WORK TO COMPLETE
From the entries below, copy each line in which the word "pores" occurs.

*** TASK INPUTS

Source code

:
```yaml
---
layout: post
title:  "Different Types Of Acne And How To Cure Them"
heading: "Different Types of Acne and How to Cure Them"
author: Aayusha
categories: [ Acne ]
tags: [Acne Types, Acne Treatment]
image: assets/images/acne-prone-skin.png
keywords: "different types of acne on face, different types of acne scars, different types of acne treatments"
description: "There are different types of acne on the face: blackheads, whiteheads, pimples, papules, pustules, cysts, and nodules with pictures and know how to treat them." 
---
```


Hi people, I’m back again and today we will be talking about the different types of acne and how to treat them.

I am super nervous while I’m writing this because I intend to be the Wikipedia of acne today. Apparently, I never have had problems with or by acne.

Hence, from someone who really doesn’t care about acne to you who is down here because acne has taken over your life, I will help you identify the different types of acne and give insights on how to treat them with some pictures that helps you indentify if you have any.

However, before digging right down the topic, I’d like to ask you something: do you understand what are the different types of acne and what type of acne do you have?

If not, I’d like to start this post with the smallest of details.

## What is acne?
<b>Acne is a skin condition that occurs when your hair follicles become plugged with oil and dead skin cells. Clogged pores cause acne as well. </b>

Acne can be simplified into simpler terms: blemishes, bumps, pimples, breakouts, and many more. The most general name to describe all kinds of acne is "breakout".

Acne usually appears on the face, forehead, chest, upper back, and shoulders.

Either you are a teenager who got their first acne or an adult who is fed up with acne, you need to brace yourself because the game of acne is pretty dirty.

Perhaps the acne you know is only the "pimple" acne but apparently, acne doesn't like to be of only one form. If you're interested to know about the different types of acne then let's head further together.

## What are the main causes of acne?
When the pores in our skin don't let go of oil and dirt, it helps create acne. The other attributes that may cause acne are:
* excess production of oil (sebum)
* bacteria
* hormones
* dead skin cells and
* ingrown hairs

******
*** TASK INPUTS

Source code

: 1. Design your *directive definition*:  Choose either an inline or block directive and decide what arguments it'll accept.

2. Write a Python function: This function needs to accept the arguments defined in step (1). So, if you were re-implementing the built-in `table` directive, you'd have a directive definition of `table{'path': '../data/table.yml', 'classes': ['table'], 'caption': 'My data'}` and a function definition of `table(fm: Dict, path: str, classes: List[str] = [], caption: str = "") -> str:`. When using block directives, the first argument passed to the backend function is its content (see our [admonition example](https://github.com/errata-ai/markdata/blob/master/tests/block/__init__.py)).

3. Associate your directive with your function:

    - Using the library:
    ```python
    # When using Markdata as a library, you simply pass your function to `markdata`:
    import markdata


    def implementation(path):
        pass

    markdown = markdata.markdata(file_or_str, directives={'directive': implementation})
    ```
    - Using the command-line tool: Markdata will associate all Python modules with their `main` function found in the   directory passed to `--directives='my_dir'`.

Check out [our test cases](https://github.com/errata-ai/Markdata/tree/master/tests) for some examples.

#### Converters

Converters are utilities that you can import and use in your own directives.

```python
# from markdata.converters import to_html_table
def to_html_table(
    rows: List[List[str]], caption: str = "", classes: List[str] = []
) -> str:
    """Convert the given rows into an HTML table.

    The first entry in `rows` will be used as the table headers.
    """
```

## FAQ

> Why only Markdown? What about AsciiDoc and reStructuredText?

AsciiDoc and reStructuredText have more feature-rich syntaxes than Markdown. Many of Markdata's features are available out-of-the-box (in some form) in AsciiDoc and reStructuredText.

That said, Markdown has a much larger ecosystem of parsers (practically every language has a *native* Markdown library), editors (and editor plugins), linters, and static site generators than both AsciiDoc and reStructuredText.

******

TASK ANSWER
<b>Acne is a skin condition that occurs when your hair follicles become plugged with oil and dead skin cells. Clogged pores cause acne as well. </b>
When the pores in our skin don't let go of oil and dirt, it helps create acne. The other attributes that may cause acne are:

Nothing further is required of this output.